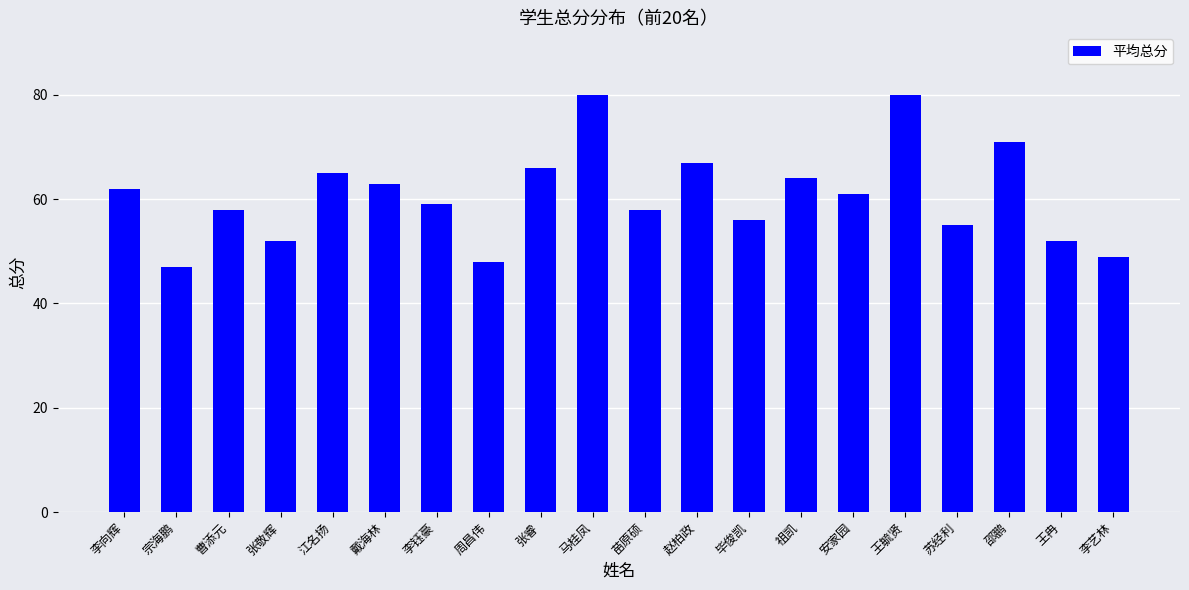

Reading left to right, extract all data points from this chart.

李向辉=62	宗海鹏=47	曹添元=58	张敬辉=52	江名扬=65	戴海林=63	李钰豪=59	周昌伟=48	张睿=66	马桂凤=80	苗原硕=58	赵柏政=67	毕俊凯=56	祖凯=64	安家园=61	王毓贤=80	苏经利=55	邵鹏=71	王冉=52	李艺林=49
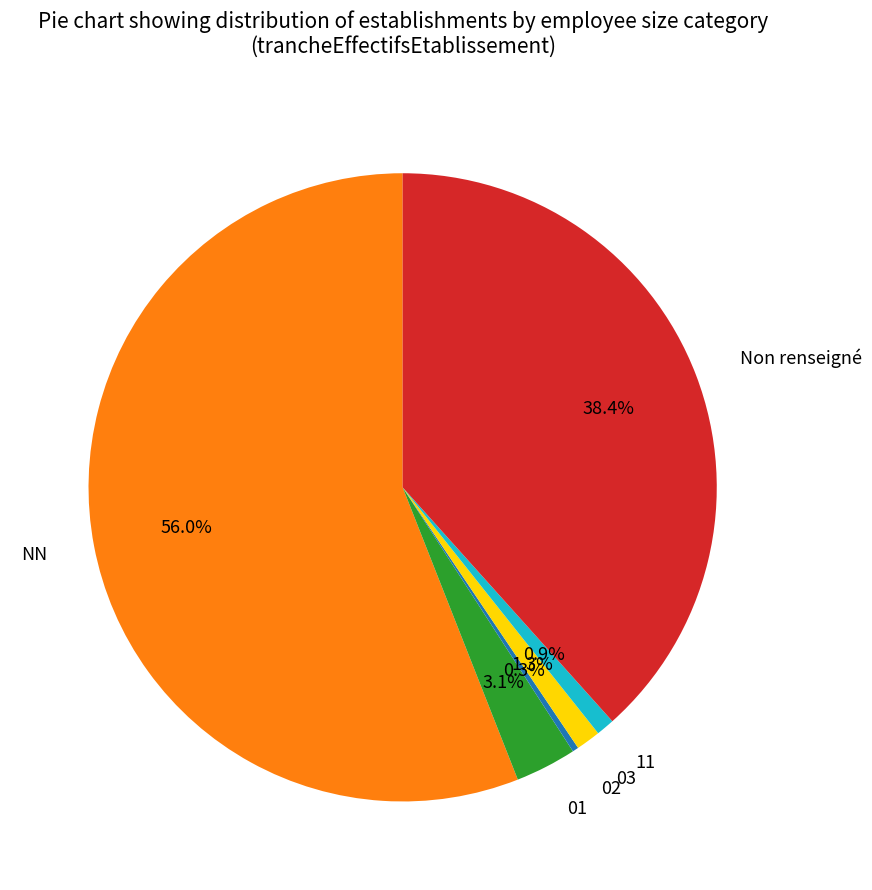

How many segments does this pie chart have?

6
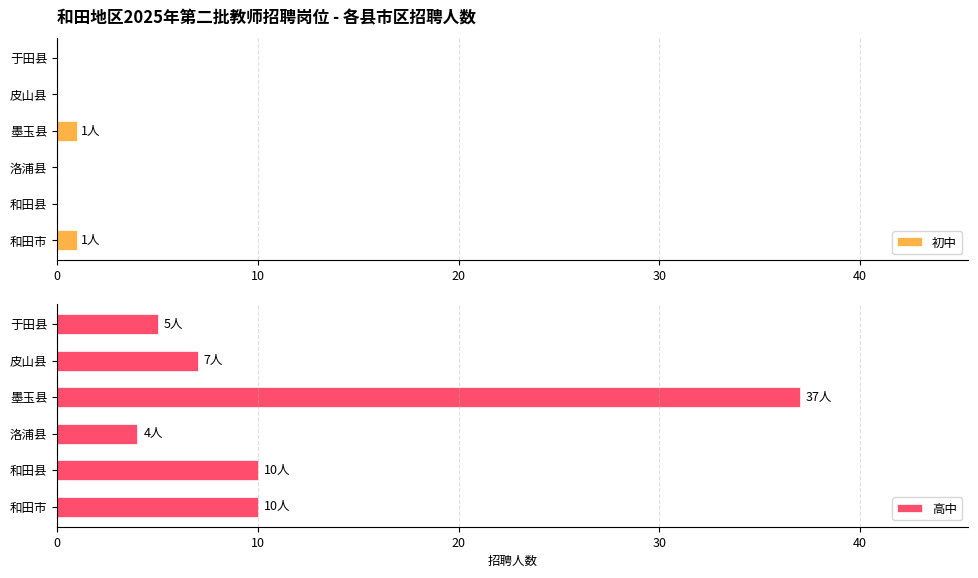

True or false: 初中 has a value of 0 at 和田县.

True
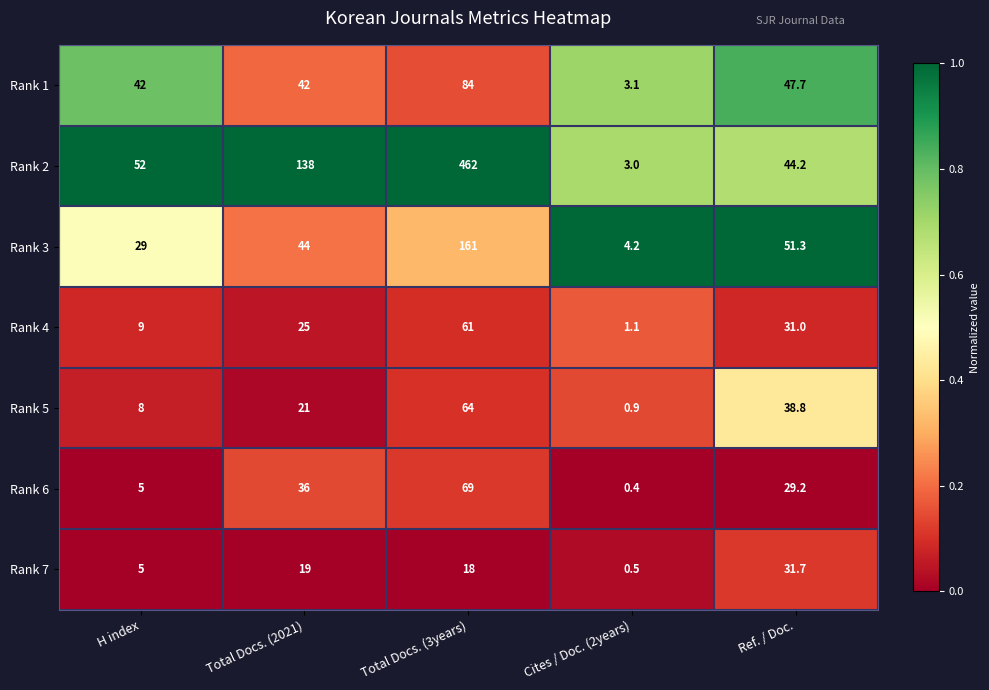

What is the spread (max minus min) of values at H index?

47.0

**Required action**
Rewrite all of the records above with "chart" replaced by "graph" wherever it occurs, changing nothing else, and leave the pictures out.

**Response**
Reading left to right, extract all data points from this graph.

李向辉=62	宗海鹏=47	曹添元=58	张敬辉=52	江名扬=65	戴海林=63	李钰豪=59	周昌伟=48	张睿=66	马桂凤=80	苗原硕=58	赵柏政=67	毕俊凯=56	祖凯=64	安家园=61	王毓贤=80	苏经利=55	邵鹏=71	王冉=52	李艺林=49

How many segments does this pie graph have?

6

True or false: 初中 has a value of 0 at 和田县.

True

What is the spread (max minus min) of values at H index?

47.0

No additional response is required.